Sridala Swami

Sridala Swami Poems

After the untimely death
there were priests
five of them sitting on chairs
and not one purifying fire
between them.

Their chants were hard stones
spit out into the air
their feet churned keeping
the words up and moving
like threats

or curses: once pronounced
their import
set in stone.
'This place is cleansed
of death.

'Here are the mustard seeds
you asked for
in proof.
Be content now.
And live as if nothing had happened.'
...

The poet dreams a painting. She owns it or a part of it with two other people she does not know. Which part of it does she own?

In the painting there is a tree, a mountain and something that could be an open mouth but when she looks directly at it, it becomes the colour rust.
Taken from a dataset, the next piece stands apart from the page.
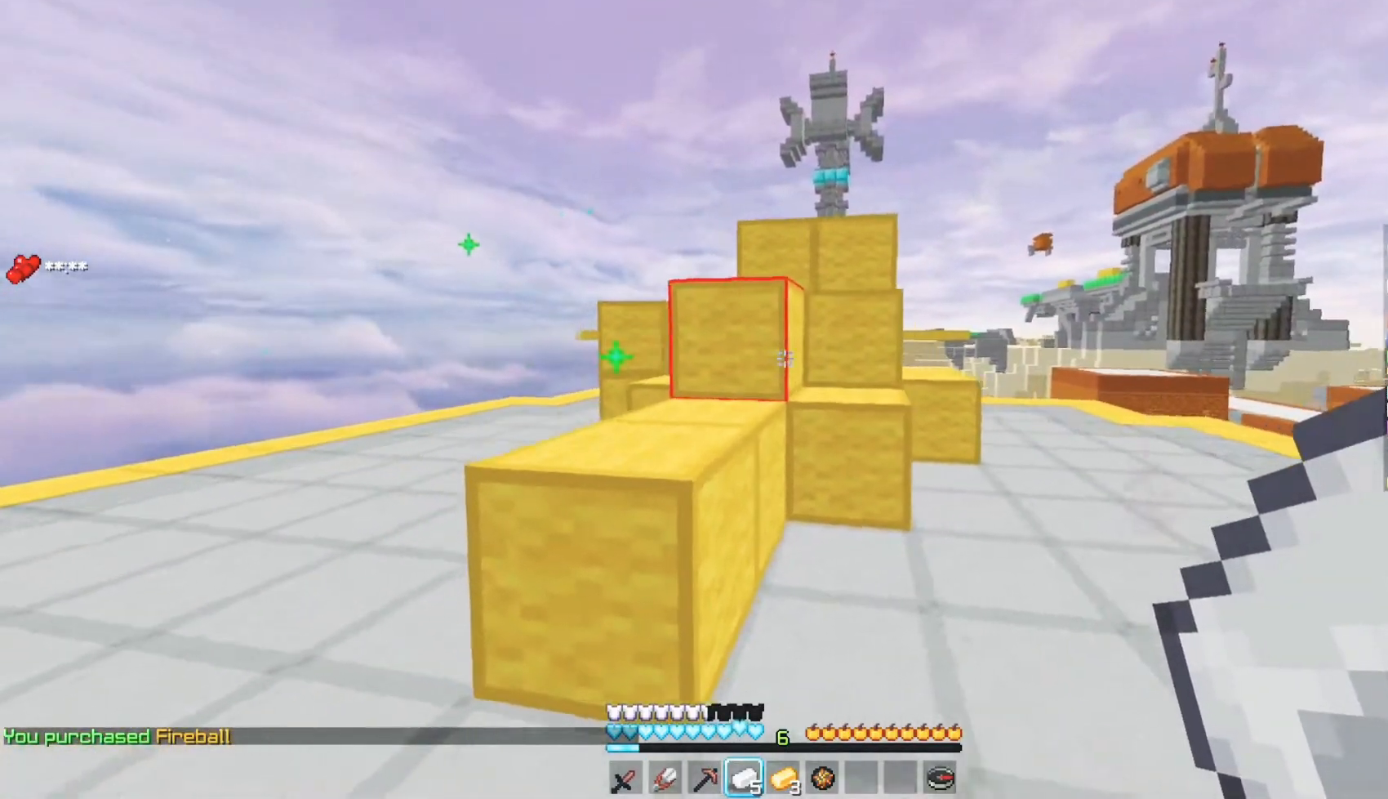
{"keys": ["a"], "mouse": [], "events": []}
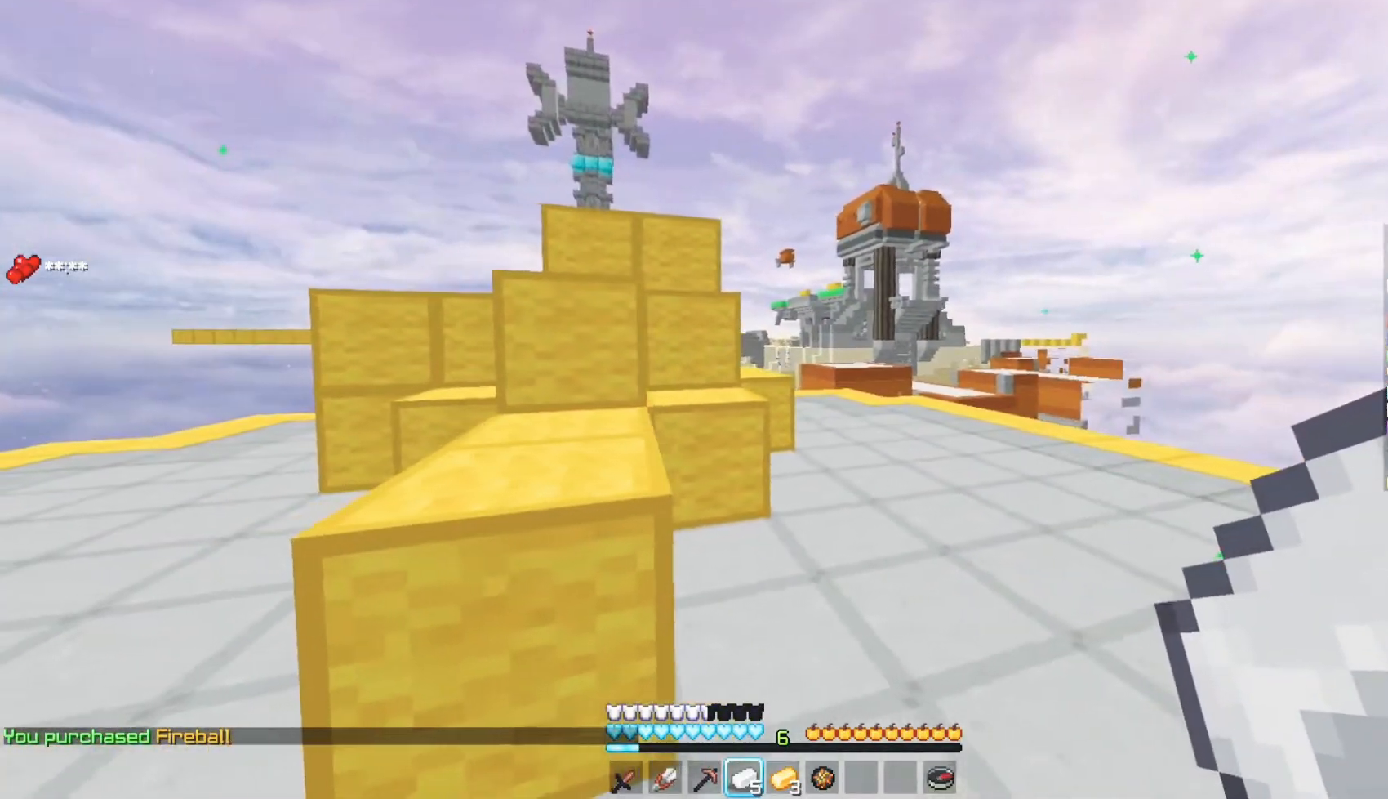
{"keys": ["w"], "mouse": [], "events": [[83, "a", "up"], [283, "w", "down"]]}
The mouth should belong to the sky because it spits out possibilities and the tree has a branch hacked down though the mountain remains as steadfast or true as it is possible for the poet's time-bound eyes to comprehend.

Who are these other two people who own the rest of the painting? The poet has heard their voices come down the line like an experiment but there are no slots in her memory for them. They are waves masquerading as particles. When she thinks of them she thinks of rust.
...

Die Dichterin träumt ein Gemälde. Sie besitzt es mit zwei weiteren Personen, die sie nicht kennt. Welchen Teil besitzt sie?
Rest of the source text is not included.